***** TEXT SHOWN
VineRobot is designed to help grapegrowers manage their crop remotely. Photo courtesy of Asociacion RUVID.
Developed in Europe, the VineRobot is designed to help grapegrowers manage their crop remotely. Photo courtesy of Asociacion RUVID.

Researchers from several European countries have teamed up to develop an artificially intelligent robot capable of managing vineyards. The unmanned robot can gather information on production, water levels, grape composition and vegetative development and send it to grape growers.

The robot is part of the European project VineRobot, whose partners met recently at the Universitat Politècnica de València (UPV). The project, in which the Agricultural Robotics Laboratory of the UPV is taking part, is led by the Universidad de La Rioja. Completing the consortium are the Spanish company Avanzare, the French FORCE-A and Wall-YE, and the Italian Sivis, together with Les Vignerons de Buzet, a wine cellar cooperative near Bordeaux; and the Hochschule Geisenheim University (Germany).

The major advantage of this project is the availability of a large quantity of automatically obtained data, that users will be able to interpret using an easy-to-understand maps.
**********
EXERCISE INSTRUCTIONS:
a) According to the VineRobot text, which university leads the project?
b) List every kind of information that the VineRobot text says the robot can gather.
The items play no part here.
***** LISTED ENTRIES
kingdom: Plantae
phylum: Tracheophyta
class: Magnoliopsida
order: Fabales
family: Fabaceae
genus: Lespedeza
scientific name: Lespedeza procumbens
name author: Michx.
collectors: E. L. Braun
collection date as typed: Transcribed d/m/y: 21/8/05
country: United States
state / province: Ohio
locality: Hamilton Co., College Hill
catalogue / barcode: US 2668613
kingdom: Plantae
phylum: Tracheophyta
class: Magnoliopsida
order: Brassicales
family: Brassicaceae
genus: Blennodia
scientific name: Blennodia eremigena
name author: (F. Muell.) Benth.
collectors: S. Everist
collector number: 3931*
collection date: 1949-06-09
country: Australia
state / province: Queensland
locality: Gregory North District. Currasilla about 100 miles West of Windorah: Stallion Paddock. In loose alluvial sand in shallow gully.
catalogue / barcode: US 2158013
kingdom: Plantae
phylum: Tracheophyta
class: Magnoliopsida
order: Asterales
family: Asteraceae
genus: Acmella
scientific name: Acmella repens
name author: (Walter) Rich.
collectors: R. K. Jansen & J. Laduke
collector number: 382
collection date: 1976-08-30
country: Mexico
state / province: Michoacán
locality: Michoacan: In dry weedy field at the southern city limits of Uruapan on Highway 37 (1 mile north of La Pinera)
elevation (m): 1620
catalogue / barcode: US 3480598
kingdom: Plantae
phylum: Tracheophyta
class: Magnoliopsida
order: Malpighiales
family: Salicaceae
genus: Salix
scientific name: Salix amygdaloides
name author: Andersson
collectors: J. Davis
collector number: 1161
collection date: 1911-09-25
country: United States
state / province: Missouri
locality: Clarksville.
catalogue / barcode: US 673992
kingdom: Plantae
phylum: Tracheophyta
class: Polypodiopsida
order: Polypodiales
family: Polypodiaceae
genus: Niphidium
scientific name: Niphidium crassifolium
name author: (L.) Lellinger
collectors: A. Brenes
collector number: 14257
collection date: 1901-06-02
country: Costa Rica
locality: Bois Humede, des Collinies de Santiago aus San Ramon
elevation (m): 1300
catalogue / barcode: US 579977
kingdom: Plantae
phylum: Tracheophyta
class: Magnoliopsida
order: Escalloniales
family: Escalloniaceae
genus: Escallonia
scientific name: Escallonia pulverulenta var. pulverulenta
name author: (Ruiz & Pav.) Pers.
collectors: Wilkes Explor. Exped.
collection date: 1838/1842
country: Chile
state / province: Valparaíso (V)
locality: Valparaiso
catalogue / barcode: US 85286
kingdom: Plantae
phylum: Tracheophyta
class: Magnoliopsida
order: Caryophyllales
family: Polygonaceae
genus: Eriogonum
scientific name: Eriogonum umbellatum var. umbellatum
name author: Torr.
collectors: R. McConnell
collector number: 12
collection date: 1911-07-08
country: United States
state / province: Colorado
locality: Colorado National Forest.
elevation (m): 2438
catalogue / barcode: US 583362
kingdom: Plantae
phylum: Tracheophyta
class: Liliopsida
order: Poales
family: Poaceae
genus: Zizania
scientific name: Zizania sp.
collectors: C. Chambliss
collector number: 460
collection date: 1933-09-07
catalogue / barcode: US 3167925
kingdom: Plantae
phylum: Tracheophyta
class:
**********
PROBLEM SOLUTIONS:
a) The Universidad de La Rioja.

b) Production, water levels, grape composition, vegetative development